The Soundex system has been explained in a previous
article on the census. Its purpose is to group similar sounding names
together, no matter how they are spelled. Double letters and vowels are
ignored and letters which sound alike such as M and N
are grouped together. Names are grouped under the first letter
followed by three numbers. However, in the index to New York City births
for the 1890s, names beginning with K and C were grouped
together. Within a Soundex code in the census, names will be further broken
down by first name. Where there are many names with the same Soundex and
same first name, they may be further divided according to some other criteria.
In one case, the third division was according to the place of birth,
so all John Smith (and all other names coded S530) will be in alphabetical
order according to the state or country of birth. These subgroups may
not be consistently followed and it is just as well not to rely too heavily
on this theory. The biggest pitfall with this index is after all of the
S530 John, it will begin S530 John A., S530 John B. You may not know the
person's middle name or, if you do, you don't know whether it was used
so you have to look at the end of the list also. Another pitfall of all
indexes is the people whose first names didn't get recorded at all so
they go to the beginning of the surnames or they are recorded under an
initial rather than full name, or even just a surname with no first name
or initial at all.
Sometimes volunteers will create a card index to a set of records such
as parish records. The Isle of Wight, England, for example, has a consolidated
index to all the parishes. It is alphabetical by surname, although some
names are grouped together, such as Love and Lowe. Within each surname,
they are subdivided by births, marriages and death with the events being
chronological within each group. After these three events there is a fourth
category which includes references to wills and leases. The index spans
several rolls of microfilm. There may be an explanation at the beginning,
but a user will probably only order the film with the surname of interest.

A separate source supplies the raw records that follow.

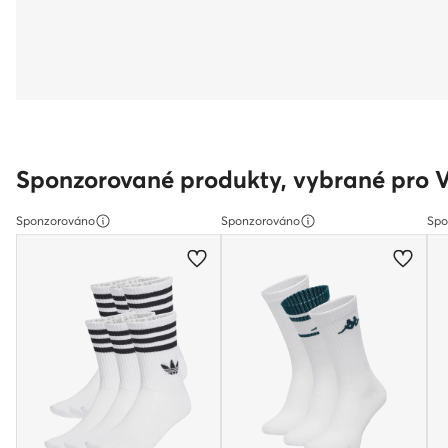
Sponzorované produkty, vybrané pro 
Sponzorováno
Sponzorováno
Spo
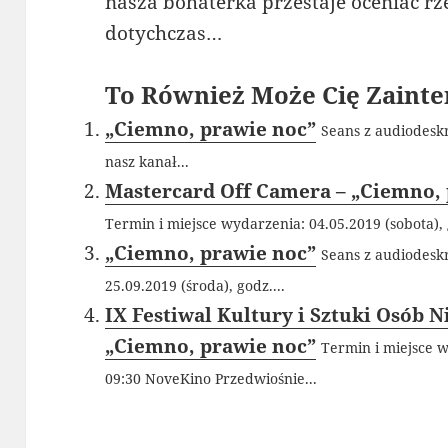
nasza bohaterka przestaje oceniać rz
dotychczas…
To Również Może Cię Zainte
„Ciemno, prawie noc”
Seans z audiodesk
nasz kanał...
Mastercard Off Camera – „Ciemno,
Termin i miejsce wydarzenia: 04.05.2019 (sobota), 
„Ciemno, prawie noc”
Seans z audiodesk
25.09.2019 (środa), godz....
IX Festiwal Kultury i Sztuki Osób 
„Ciemno, prawie noc”
Termin i miejsce w
09:30 NoveKino Przedwiośnie...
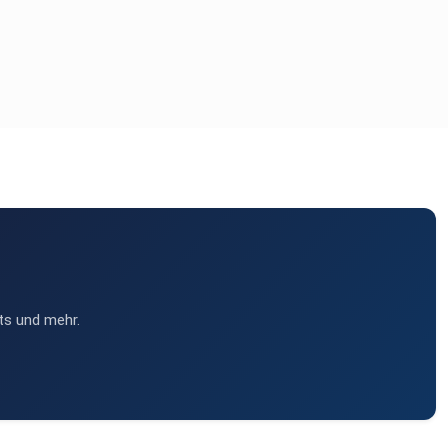
ts und mehr.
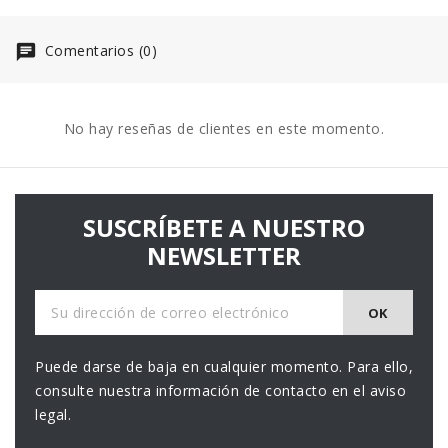
Comentarios (0)
No hay reseñas de clientes en este momento.
SUSCRÍBETE A NUESTRO
NEWSLETTER
Puede darse de baja en cualquier momento. Para ello,
consulte nuestra información de contacto en el aviso
legal.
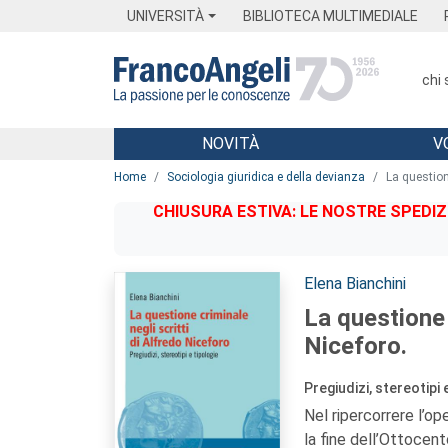
Menu
Main content
Footer
Menu
UNIVERSITÀ
BIBLIOTECA MULTIMEDIALE
chi
NOVITÀ
V
Main content
Home
Sociologia giuridica e della devianza
La questione
CHIUSURA ESTIVA: LE NOSTRE SPEDIZ
Autori:
Elena Bianchini
La questione 
Niceforo.
Pregiudizi, stereotipi 
Nel ripercorrere l’op
la fine dell’Ottocen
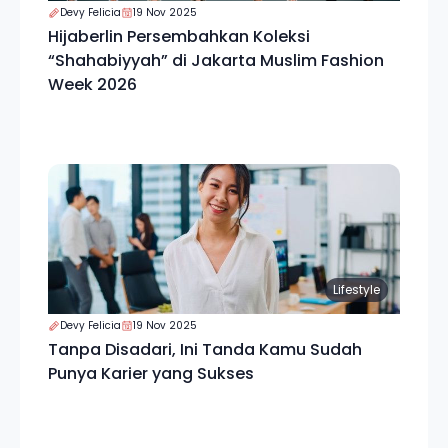
Devy Felicia
19 Nov 2025
Hijaberlin Persembahkan Koleksi
“Shahabiyyah” di Jakarta Muslim Fashion
Week 2026
Lifestyle
Devy Felicia
19 Nov 2025
Tanpa Disadari, Ini Tanda Kamu Sudah
Punya Karier yang Sukses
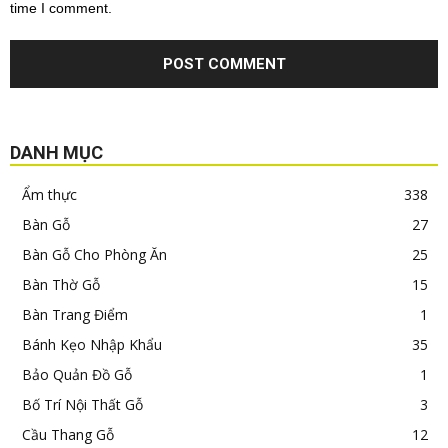
time I comment.
DANH MỤC
Ẩm thực
338
Bàn Gỗ
27
Bàn Gỗ Cho Phòng Ăn
25
Bàn Thờ Gỗ
15
Bàn Trang Điểm
1
Bánh Kẹo Nhập Khẩu
35
Bảo Quản Đồ Gỗ
1
Bố Trí Nội Thất Gỗ
3
Cầu Thang Gỗ
12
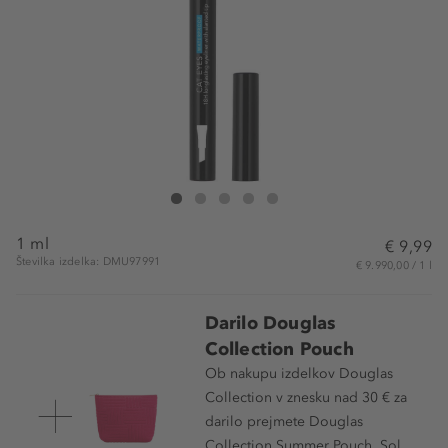
Douglas Collection Eyeliner Cat Eyes With Slanted Tip
Eyeliner Cat Eyes With Slanted Tip
Eyeliner Cat Eyes With Slanted Tip
Eyeliner Cat Eyes With Slanted Tip
Eyeliner Cat Eyes With Slanted Tip
1 ml
€ 9,99
Številka izdelka: DMU97991
€ 9.990,00 / 1 l
Darilo Douglas
Collection Pouch
Ob nakupu izdelkov Douglas
Collection v znesku nad 30 € za
darilo prejmete Douglas
Collection Summer Pouch, Sol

The arrangement is not obvious and not labeled. You have to figure it
out. It is logical to think that once you have reached the deaths, there
is no need to look further, but the fourth section is extremely valuable.
Once you find your name in an index, be sure you understand exactly what
it is referring to. One automatically assumes it will be a page number,
but often entries are given individual numbers and the reference may be
to that number rather than a page. References can also be to books, volumes,
lines, bundles, boxes, enumeration districts, sheets, etc. Few things
are as frustrating as having a specific reference but not being able to
figure out how it applies to the set of records you are researching.
An index is not as simple as you might think. Spend a little time studying
it to see how it is arranged and how it should be used. This may save
you quite a bit of time and frustration.